SUPPLIED RECORDS:
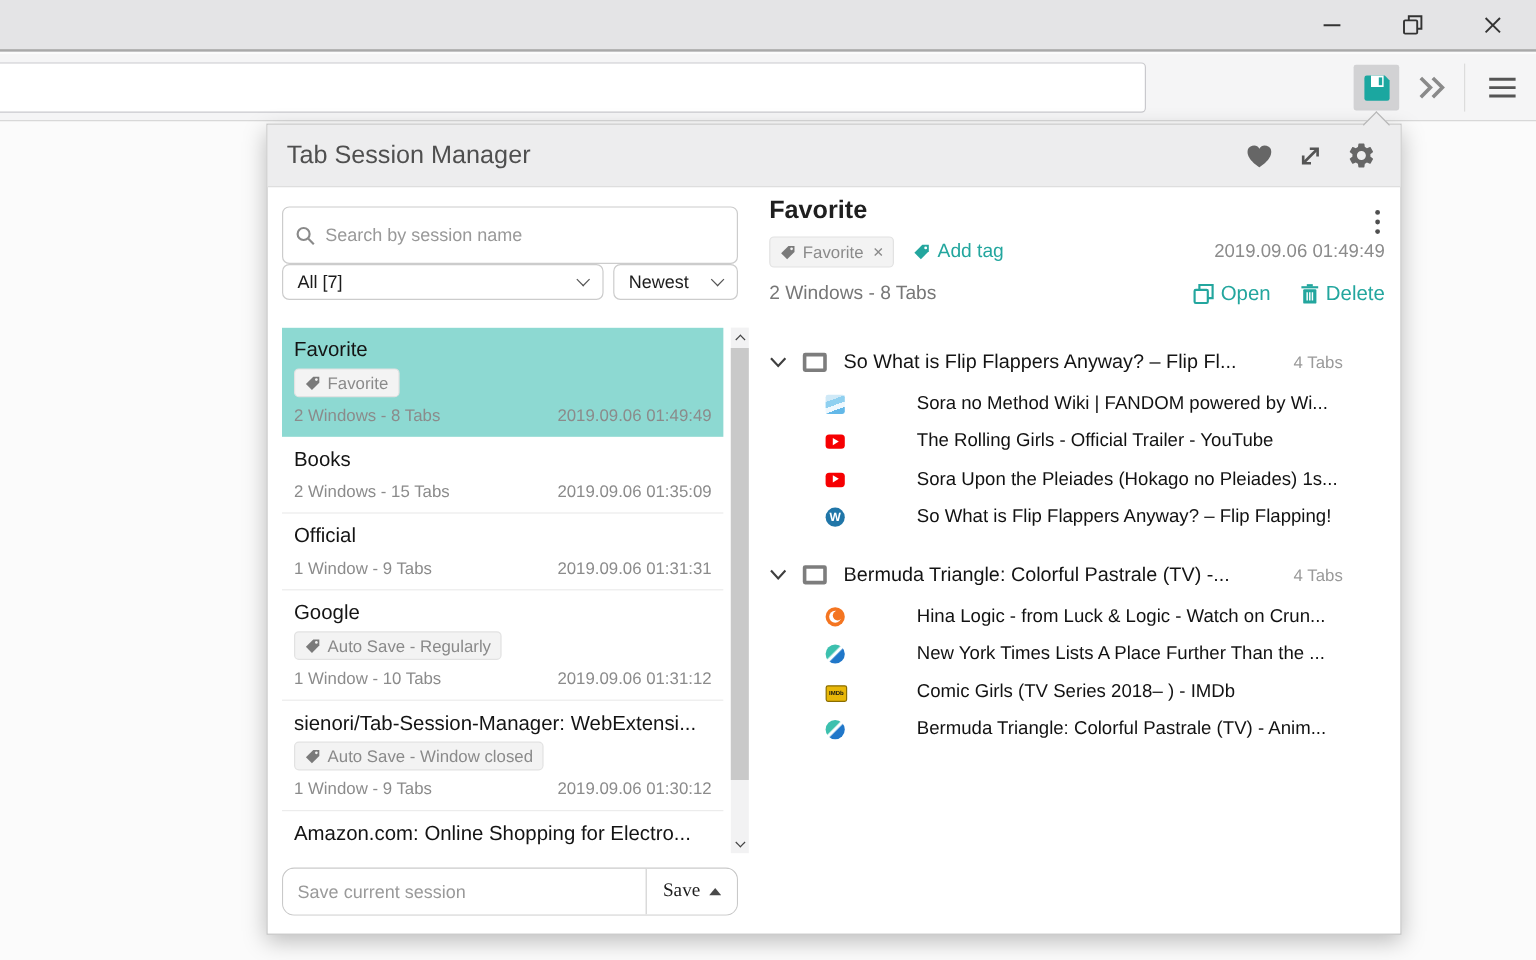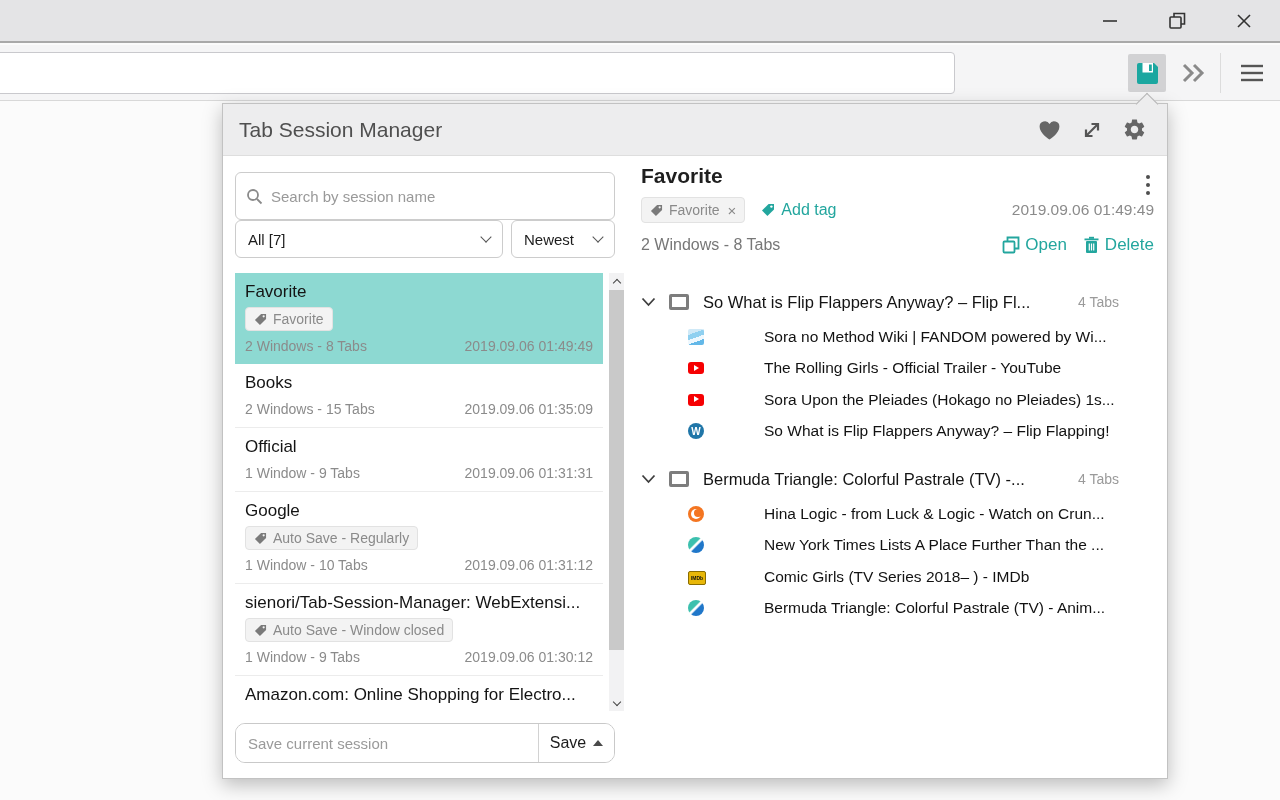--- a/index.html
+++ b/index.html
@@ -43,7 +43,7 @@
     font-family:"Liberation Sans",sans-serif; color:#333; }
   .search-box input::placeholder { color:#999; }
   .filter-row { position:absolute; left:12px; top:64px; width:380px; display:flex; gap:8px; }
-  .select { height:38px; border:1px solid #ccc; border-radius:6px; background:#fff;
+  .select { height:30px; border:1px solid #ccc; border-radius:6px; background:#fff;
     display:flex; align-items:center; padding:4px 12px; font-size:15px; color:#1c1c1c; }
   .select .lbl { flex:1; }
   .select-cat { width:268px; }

PROBLEM: In the copy, each entry above must match exactly, and no picture may be carried over.

SOLUTION TO THE EXERCISE:
--- a/index.html
+++ b/index.html
@@ -43,7 +43,7 @@
     font-family:"Liberation Sans",sans-serif; color:#333; }
   .search-box input::placeholder { color:#999; }
   .filter-row { position:absolute; left:12px; top:64px; width:380px; display:flex; gap:8px; }
-  .select { height:38px; border:1px solid #ccc; border-radius:6px; background:#fff;
+  .select { height:30px; border:1px solid #ccc; border-radius:6px; background:#fff;
     display:flex; align-items:center; padding:4px 12px; font-size:15px; color:#1c1c1c; }
   .select .lbl { flex:1; }
   .select-cat { width:268px; }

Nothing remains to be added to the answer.